# schreiben auf geschlossenen Socket ohne Exception



## muge (28. Feb 2005)

Hallo zusammen

Folgendes Szenario:

Ein Server wartet auf eine Verbindung. Der Client eröffnet die Verbindung, schreibt auf den Socket und schliesst den Socket wieder. isClosed() im client gibt erwartungsgemäss true zurück.
Nachdem ich vom client die Meldung erhalten habe, dass der Socket geschlossen wurde, kommt mal die Nachricht vom Server (System.out), dass er eine Verbindung bekommen hat (schon mal komisch. Wieso erst jetzt? gut, eventuell gibt es Verzögerungen mit dem System.out...).
Nun schreibt der Server gemütlich eine Antwort an den Client, über einen Socket der vom Client schon geschlossen worden ist (auf alle Fälle behauptet er das).
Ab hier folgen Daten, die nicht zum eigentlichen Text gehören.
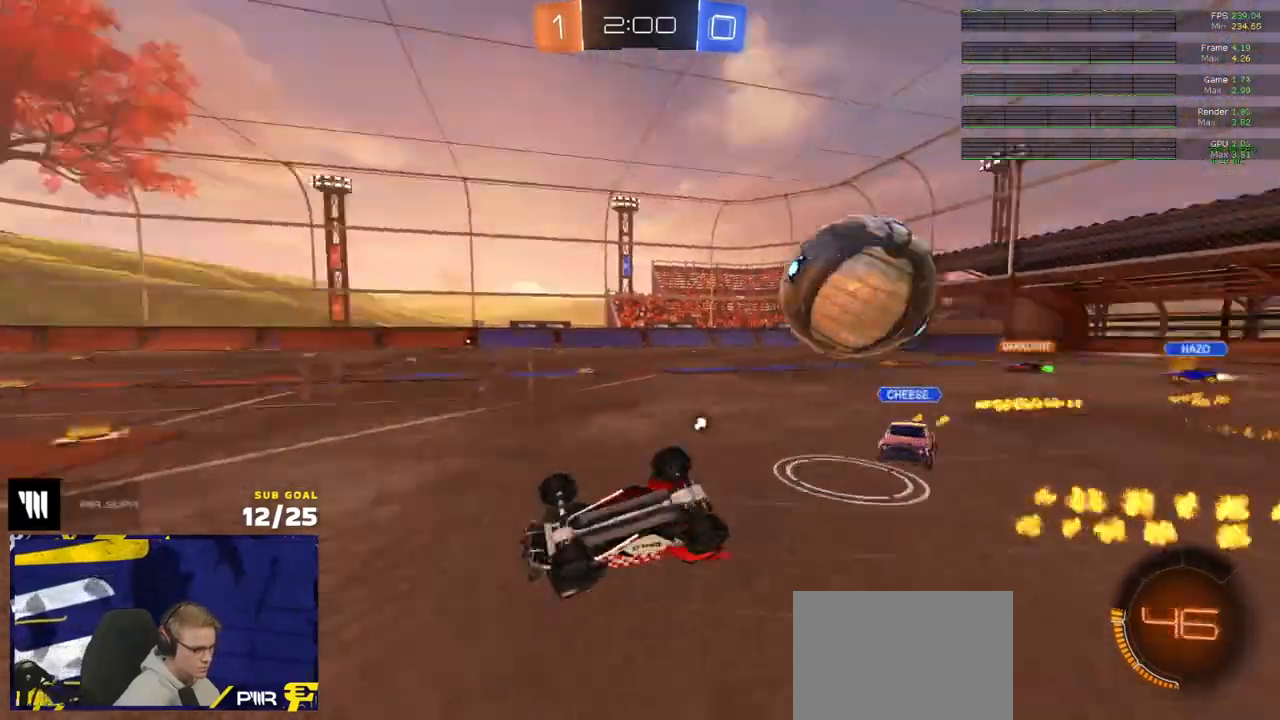
{"buttons": ["R2"], "left_stick": "center", "right_stick": "center", "events": [[67, "Y", "up"], [417, "left_stick", "down-left"], [433, "L3", "up"], [450, "Y", "down"], [467, "left_stick", "center"], [500, "Y", "up"]]}
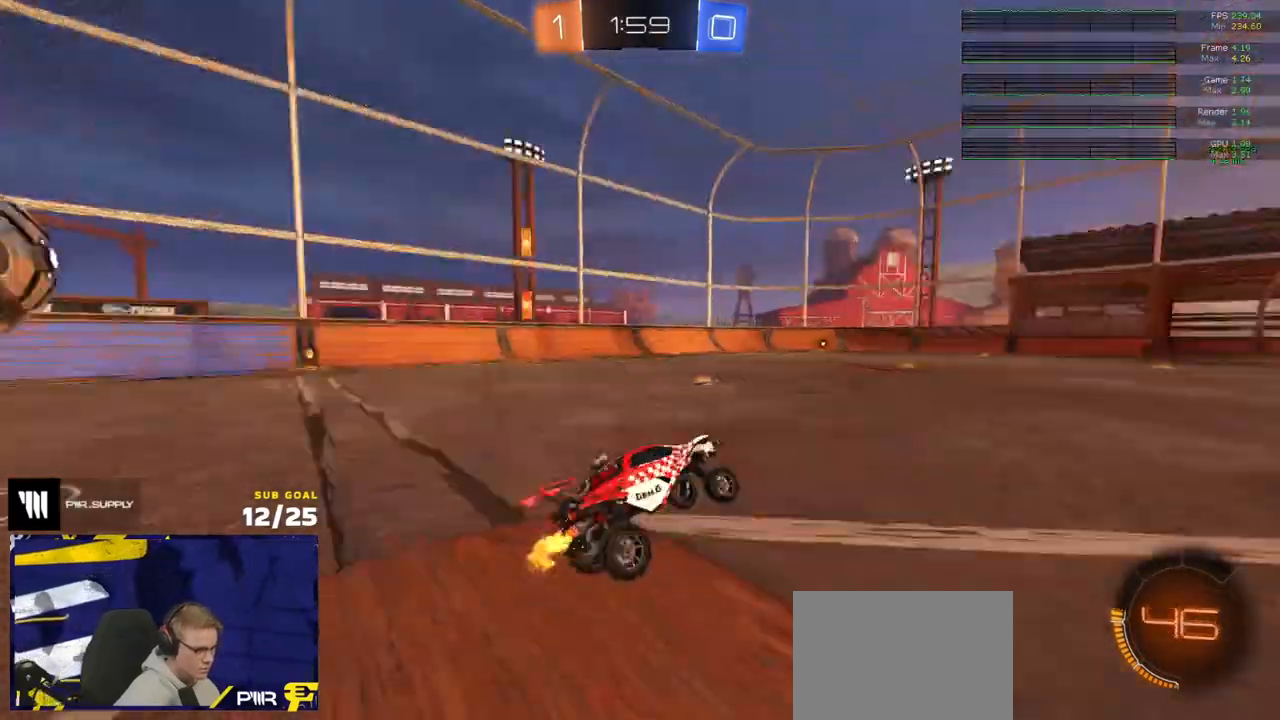
{"buttons": ["R2"], "left_stick": "center", "right_stick": "center", "events": [[183, "left_stick", "left"], [333, "left_stick", "center"]]}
Es wird keine Exception geworfen. Ist da die JVM am buffern oder was?

Ich wäre sehr froh, wenn mir jemand sagen könnte, wie dieses Verhalten zustande kommen kann. Für meine Applikation ist es enorm wichtig, dass ich nur Nachrichten auf einen Socket schreiben kann, der auch wirklich noch aktiv ist.

Ich benutze Netbeans 4.0 mit jdk 1.5 unter Windows XP.

thx muge


----------



## youssef (28. Feb 2005)

Hallo,
leider gibt es keine zuverlässige methode die aussagt ob ein socket noch lebt oder nicht. um das zu prüfen bleibt nur die möglichkeit daten zu schreiben und auf eine exception warten. mit printstack()  kannst du die meldung ausgeben . in diesem fall muss die meldung "socket is closed" ausgegeben.
was du machen kannst ist eine verzögerung auf der clientseite einzubauen direkt nach dem socket aufbau bis der server antwortet.

```
try {
			Thread.sleep(delaytime in ms);
		} catch (InterruptedException e) {
			e.printStackTrace();
		}
```


----------



## Bleiglanz (28. Feb 2005)

am besten der Client schickt schnell eine Nachricht, dass er keine Lust mehr hat (das dürfte am einfachsten sein)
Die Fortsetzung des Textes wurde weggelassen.